第一次世界大戦後のパリ講和会議で、日本は人種差別撤廃の提案を行っている。実は、国際会議でこういったことを訴えたのは日本が初めてであった。その結果、賛成したのは日本、フランス、イタリア、ギリシャ、セルビア、クロアチア、チェコスロバキア、ポルトガル、中華民国。反対は米国、英国、ブラジル、ポーランド、ルーマニアであった。条文に規定がない内容を前文に入れるのはおかしいという理由での反対もあったが、それでも賛成票が反対票を上回ったのであった。

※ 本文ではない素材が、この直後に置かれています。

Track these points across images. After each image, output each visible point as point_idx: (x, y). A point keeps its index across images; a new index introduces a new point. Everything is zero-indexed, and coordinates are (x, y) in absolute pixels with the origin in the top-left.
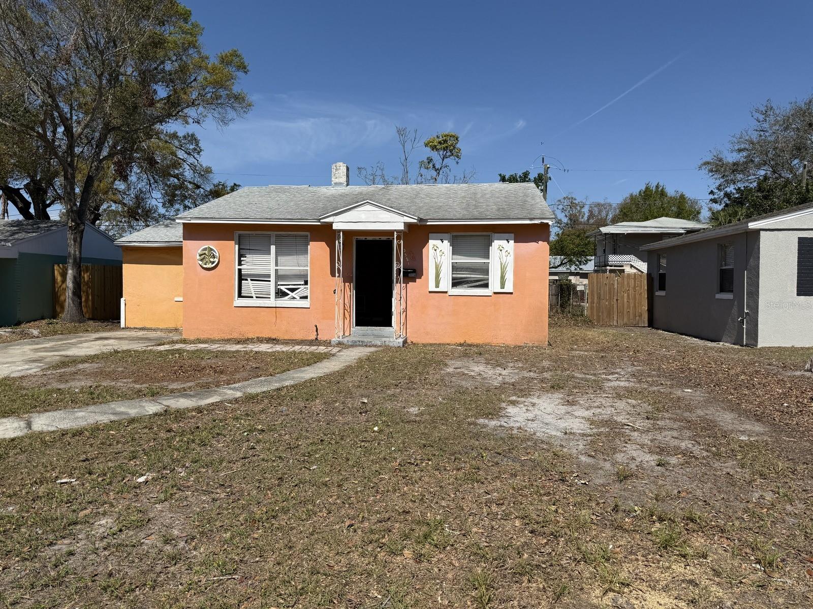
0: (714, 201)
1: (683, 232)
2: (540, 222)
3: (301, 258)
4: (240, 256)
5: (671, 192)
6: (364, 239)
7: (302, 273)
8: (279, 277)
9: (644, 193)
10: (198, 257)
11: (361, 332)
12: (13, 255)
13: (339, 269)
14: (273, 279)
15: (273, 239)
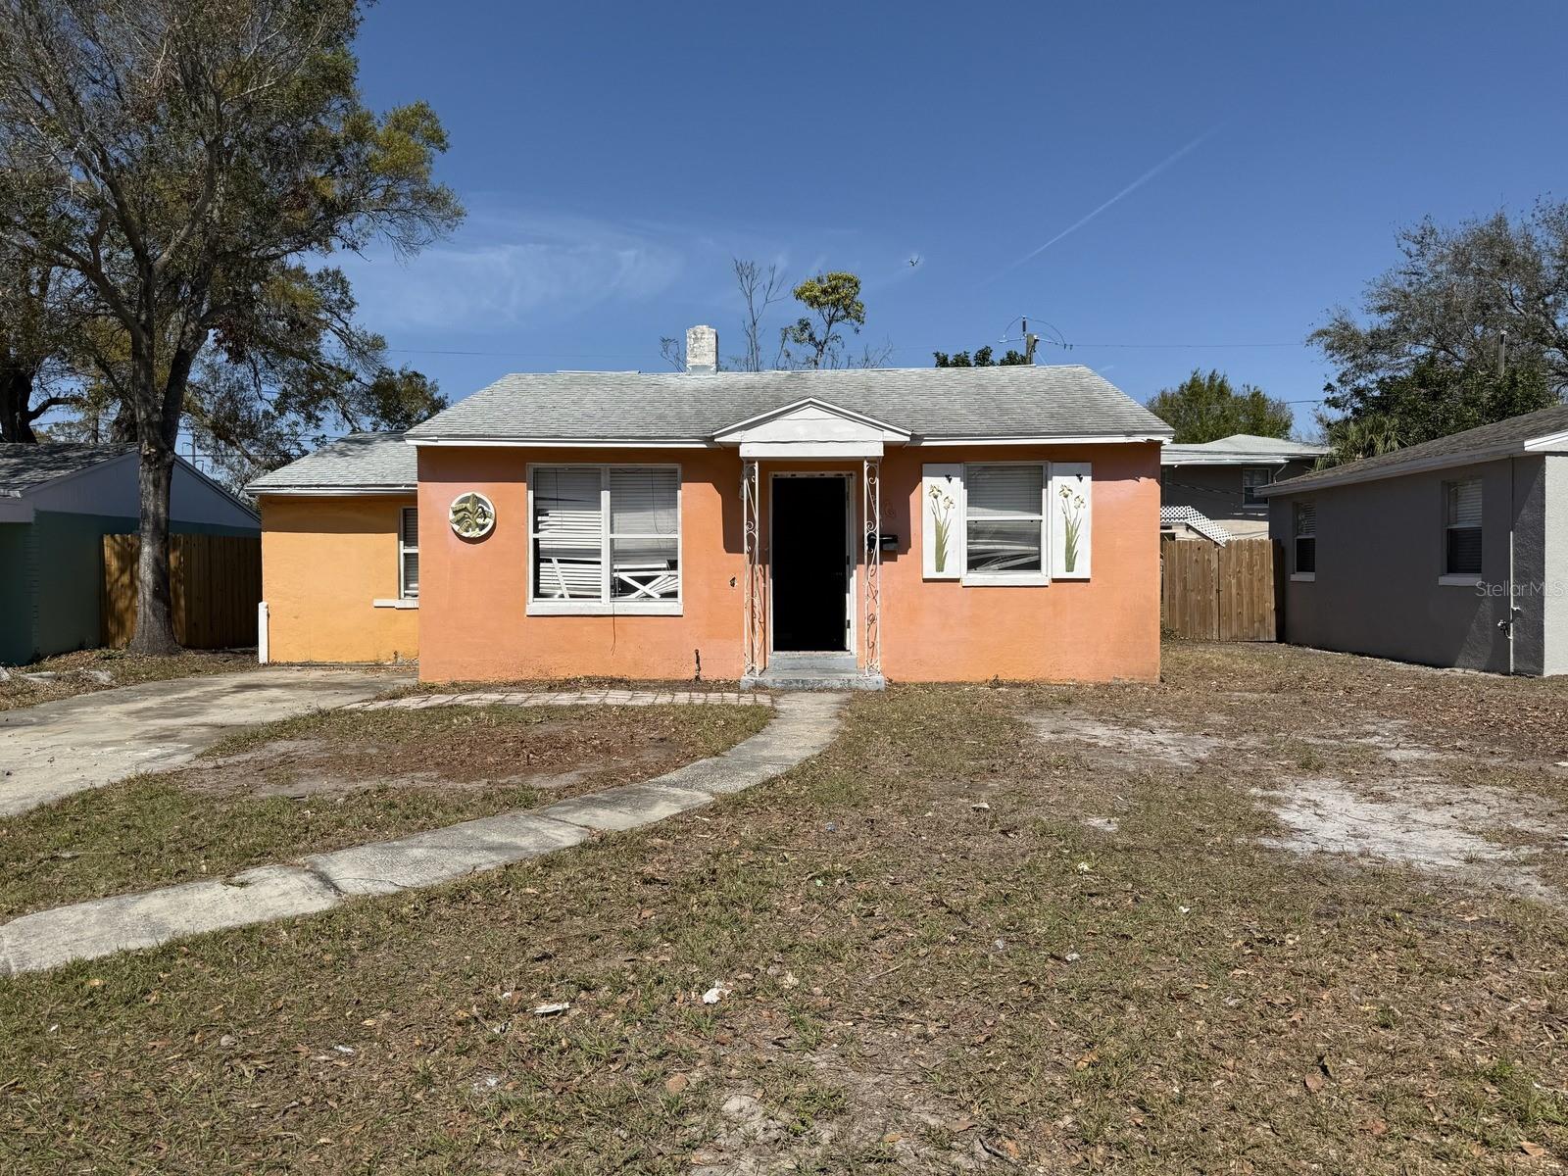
0: (1333, 403)
1: (1283, 461)
2: (1145, 439)
3: (662, 517)
4: (537, 512)
5: (1237, 386)
6: (789, 476)
7: (663, 546)
8: (617, 555)
9: (1190, 388)
10: (452, 517)
11: (790, 662)
12: (25, 515)
13: (751, 538)
14: (605, 557)
15: (605, 478)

しかし、議長だった米国のウィルソン大統領が 「全会一致でないので、本案は否決された」と述べたのだ。日本は「これまで議題が多数決で採決されていたではないか」と食い下がるが、ウィルソンは「このような重要な問題は全会一致、あるいは反対票なしの決定だった」と一蹴したのである。日本は提案の趣旨と賛否数を議事録に残すことを要求して引き下がるしかなかった。当時、植民地を抱えていた主要国からすれば、人種差別撤廃など、とても呑めない話であったのだ。

 

これは理想的な理念を打ち出すべき国際連盟が「人種差別は世界の基準」と判定したも同然だった。人種差別撤廃案は不採択となったが、日本が世界で最初に人種差別撤廃を提案した国となったという歴史的事実は国際社会に大きな刻印を残した。また日本は三国同盟後もドイツのユダヤ人迫害には同調せず、人種差別的な主張と政策には否定的な姿勢を貫き通した。昭和天皇は大東亜戦争の遠因のひとつとして、人種差別が撤廃されなかったことを挙げている。

 

こうした日本の先人らの行動を知る時、私は日本人であるとこを大いに満足させられた。翻って、今の日本はどうか? 中国政府による新疆ウイグル自治区で不当に100万とも200万ともいわれる人々が拘束され、強制労働に就かされている。ウイグル族の女性は不妊手術を強いられ、漢族の男に性的暴行を受けている。こうした新疆ウイグルでの状況が詳らかになるに連れ、欧米諸国や人権団体は中国政府が新疆地区でジェノサイド(集団殺害)を行っていると非難している。

 

ところが、日本では中国の人権弾圧に対する非難する国会決議案が、先の通常国会に続き、今月21日に閉幕する今国会でも採択が見送られることになった。「対中非難決議」は、まさか雲散霧消か。そして、米国は今月6日午後、新疆ウイグルでの人権弾圧を理由に北京冬季五輪の「外交的ボイコット」も発表した。続いて、英国、オーストラリア、カナダなどが賛同し、足並みを揃えた。チベット、ウイグル、南モンゴルの人権団体の連合体はこの外交ボイコットを歓迎した。

 

 

ところが、岸田首相は今月10日の参院本会議代表質問で、「外交的ボイコット」について聞かれ、「適切な時期に、五輪・パラリンピックの趣旨、精神や外交上の観点など、諸般の事情を総合的に勘案し、私自らが判断したい」と答弁した。「適切な時期」「五輪の価値」「諸般の事情」とは、まったく理解し難く、ため息しか出てこない。「対中非難決議」も自民党執行部は北京冬季五輪の「外交的ボイコット」をめぐる対応を政府が決める前の決議採択に反対しているのだ。

 

「外交上の観点」や「諸般の事情」とは、平らたくいえば「対中非難決議」や「外交的ボイコット」を行った際の中国から受ける経済的制裁を恐れてのことだろう。英国のウィンストン・チャーチル元首相の至言がある。「カネを失うことは小さい。名誉を失うことは大きい。勇気を失うことは全てを失うことだ」 中国に「人権弾圧を止めろ」と発言する勇気さえもない今の日本人。約100年前、人類史上初の「人種差別撤廃」を提言した我々の先人は草葉の陰で泣いているに違いない。